Word for word, restate the lines from the start of the data down to the line with "ответственности за нарушение", both included.

Given entries ::
*** Block opens ***

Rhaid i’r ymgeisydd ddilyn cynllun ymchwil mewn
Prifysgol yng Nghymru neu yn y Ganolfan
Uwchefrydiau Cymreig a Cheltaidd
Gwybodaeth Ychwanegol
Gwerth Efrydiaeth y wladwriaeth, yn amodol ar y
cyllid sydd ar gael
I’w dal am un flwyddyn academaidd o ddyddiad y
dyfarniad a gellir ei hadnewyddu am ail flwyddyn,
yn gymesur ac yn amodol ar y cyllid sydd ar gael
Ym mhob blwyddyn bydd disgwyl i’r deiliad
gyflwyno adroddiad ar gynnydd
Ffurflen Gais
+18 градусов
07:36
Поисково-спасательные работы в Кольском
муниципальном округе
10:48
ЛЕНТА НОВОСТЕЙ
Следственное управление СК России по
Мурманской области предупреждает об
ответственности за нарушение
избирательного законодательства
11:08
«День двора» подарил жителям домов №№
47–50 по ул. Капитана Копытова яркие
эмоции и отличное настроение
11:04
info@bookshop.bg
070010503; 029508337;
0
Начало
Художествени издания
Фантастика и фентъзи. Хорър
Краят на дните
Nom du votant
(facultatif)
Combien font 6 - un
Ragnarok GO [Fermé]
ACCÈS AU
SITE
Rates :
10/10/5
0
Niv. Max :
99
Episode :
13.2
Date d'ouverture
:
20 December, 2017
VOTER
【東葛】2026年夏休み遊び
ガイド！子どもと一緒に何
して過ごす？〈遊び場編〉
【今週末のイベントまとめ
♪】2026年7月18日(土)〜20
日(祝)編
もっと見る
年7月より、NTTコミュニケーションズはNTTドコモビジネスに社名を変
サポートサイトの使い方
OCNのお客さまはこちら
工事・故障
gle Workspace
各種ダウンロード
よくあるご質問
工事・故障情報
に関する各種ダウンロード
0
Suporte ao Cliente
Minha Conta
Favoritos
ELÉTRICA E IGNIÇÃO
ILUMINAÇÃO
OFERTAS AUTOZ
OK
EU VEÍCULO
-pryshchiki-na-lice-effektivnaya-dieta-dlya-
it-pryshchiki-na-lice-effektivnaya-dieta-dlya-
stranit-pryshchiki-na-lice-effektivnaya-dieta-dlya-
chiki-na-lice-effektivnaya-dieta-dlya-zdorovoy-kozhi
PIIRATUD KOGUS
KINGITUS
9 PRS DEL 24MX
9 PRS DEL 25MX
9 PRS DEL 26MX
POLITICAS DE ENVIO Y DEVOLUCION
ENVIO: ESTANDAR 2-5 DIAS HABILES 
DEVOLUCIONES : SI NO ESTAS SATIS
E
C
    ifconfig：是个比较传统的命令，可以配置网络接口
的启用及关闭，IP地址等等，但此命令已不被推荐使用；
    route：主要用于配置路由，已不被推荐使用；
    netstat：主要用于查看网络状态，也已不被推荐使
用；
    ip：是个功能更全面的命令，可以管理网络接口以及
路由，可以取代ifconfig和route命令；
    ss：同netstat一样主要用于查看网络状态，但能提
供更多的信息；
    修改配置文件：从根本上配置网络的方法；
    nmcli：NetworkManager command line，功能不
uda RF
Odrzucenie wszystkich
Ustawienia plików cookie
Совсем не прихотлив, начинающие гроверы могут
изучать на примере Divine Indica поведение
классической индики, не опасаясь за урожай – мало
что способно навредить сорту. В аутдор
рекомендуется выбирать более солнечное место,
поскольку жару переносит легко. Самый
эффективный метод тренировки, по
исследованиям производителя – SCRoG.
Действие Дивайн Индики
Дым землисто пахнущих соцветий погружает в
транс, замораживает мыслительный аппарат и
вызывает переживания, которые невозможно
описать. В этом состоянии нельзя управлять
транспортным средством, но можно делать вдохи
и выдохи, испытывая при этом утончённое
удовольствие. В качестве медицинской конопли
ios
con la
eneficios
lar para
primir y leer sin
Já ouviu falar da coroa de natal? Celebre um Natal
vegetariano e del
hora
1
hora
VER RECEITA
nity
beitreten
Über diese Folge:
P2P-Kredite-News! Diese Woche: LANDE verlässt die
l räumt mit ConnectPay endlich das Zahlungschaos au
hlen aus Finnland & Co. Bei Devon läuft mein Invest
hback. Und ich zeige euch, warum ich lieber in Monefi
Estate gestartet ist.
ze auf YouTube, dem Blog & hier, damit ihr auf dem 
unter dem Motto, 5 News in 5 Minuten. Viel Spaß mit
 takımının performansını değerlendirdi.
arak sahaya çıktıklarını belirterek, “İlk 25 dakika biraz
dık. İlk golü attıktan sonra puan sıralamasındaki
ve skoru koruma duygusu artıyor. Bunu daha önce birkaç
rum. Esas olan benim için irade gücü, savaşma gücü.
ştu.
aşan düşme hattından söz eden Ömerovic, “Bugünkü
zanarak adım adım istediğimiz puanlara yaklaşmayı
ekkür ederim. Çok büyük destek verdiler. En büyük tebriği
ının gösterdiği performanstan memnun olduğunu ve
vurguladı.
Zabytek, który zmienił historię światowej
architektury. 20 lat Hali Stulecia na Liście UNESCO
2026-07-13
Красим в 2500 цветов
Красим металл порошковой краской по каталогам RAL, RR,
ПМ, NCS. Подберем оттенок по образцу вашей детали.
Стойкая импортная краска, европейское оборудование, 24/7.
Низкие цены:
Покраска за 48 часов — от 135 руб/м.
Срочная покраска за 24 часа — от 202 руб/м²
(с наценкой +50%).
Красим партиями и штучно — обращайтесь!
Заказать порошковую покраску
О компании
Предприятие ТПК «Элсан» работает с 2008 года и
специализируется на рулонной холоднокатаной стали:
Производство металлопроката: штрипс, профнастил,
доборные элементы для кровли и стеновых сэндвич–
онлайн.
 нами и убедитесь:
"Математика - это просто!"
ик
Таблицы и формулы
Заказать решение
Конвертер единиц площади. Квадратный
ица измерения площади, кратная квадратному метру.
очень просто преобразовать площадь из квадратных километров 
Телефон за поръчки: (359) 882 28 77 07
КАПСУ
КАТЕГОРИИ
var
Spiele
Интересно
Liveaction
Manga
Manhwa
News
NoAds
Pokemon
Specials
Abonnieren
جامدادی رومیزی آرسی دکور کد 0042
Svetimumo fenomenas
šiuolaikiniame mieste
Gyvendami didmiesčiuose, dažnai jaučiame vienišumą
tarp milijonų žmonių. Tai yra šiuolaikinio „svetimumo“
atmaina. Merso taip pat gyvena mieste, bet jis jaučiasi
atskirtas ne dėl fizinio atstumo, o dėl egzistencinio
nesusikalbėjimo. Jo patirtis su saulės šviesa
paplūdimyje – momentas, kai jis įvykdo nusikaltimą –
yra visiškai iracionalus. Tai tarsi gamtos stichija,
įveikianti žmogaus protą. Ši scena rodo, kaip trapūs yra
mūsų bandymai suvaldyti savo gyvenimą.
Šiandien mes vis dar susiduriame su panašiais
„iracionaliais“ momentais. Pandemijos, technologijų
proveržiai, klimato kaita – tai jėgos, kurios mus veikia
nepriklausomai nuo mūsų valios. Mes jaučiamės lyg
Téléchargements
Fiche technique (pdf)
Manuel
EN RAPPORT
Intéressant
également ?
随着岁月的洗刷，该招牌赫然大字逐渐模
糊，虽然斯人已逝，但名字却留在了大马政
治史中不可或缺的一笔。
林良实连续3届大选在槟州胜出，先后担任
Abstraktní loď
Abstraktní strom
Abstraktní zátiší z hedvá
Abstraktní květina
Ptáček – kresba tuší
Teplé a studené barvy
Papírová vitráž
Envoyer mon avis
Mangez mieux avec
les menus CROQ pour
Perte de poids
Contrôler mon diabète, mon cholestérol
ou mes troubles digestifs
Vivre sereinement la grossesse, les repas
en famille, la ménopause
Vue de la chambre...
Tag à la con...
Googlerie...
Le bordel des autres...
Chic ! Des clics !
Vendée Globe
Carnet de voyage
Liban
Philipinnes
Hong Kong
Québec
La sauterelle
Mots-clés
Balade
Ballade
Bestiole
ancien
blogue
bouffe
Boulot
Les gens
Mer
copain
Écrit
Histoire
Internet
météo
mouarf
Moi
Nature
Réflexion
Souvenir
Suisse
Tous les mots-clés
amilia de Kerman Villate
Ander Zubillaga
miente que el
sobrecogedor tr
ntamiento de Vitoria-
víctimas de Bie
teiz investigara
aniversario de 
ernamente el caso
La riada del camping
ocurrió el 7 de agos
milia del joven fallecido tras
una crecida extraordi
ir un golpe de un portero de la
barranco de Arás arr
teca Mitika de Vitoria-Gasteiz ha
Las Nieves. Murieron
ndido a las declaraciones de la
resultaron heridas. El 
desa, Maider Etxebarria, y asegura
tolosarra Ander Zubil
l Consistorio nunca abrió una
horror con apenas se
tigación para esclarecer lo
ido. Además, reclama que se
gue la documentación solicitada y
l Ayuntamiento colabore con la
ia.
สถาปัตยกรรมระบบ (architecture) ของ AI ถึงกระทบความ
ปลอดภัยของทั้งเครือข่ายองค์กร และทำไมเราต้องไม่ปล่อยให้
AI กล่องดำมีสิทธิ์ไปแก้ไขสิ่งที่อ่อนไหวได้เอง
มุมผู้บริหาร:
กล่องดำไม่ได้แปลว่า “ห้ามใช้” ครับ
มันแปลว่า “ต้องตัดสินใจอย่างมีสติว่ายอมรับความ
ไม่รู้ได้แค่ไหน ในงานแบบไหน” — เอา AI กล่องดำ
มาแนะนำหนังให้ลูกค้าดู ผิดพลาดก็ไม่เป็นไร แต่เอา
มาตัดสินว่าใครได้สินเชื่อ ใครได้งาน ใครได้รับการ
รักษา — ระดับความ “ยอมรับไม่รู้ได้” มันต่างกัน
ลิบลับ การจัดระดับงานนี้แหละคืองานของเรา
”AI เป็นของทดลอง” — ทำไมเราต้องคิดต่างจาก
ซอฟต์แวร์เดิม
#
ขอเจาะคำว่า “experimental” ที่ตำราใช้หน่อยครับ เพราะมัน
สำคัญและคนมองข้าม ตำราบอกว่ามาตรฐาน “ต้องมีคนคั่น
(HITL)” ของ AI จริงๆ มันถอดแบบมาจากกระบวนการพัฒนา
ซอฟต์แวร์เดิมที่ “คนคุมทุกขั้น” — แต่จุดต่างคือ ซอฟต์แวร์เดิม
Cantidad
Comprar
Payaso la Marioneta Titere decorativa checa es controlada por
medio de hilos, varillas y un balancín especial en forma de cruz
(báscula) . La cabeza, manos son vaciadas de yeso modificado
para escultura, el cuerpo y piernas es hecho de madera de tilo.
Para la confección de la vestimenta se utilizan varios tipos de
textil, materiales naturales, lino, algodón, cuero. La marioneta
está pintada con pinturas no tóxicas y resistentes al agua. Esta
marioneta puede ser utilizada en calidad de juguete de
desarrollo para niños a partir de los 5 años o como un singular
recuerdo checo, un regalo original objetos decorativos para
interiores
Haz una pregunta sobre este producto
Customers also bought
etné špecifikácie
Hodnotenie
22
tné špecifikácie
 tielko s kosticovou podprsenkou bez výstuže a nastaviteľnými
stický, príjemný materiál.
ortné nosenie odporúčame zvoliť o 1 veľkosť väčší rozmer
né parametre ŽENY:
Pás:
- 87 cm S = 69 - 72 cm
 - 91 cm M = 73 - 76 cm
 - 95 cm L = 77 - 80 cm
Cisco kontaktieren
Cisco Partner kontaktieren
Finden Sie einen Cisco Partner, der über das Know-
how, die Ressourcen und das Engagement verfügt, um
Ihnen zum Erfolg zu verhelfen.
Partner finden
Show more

*** Block closes ***

Finished exercise ::
Rhaid i’r ymgeisydd ddilyn cynllun ymchwil mewn
Prifysgol yng Nghymru neu yn y Ganolfan
Uwchefrydiau Cymreig a Cheltaidd
Gwybodaeth Ychwanegol
Gwerth Efrydiaeth y wladwriaeth, yn amodol ar y
cyllid sydd ar gael
I’w dal am un flwyddyn academaidd o ddyddiad y
dyfarniad a gellir ei hadnewyddu am ail flwyddyn,
yn gymesur ac yn amodol ar y cyllid sydd ar gael
Ym mhob blwyddyn bydd disgwyl i’r deiliad
gyflwyno adroddiad ar gynnydd
Ffurflen Gais
+18 градусов
07:36
Поисково-спасательные работы в Кольском
муниципальном округе
10:48
ЛЕНТА НОВОСТЕЙ
Следственное управление СК России по
Мурманской области предупреждает об
ответственности за нарушение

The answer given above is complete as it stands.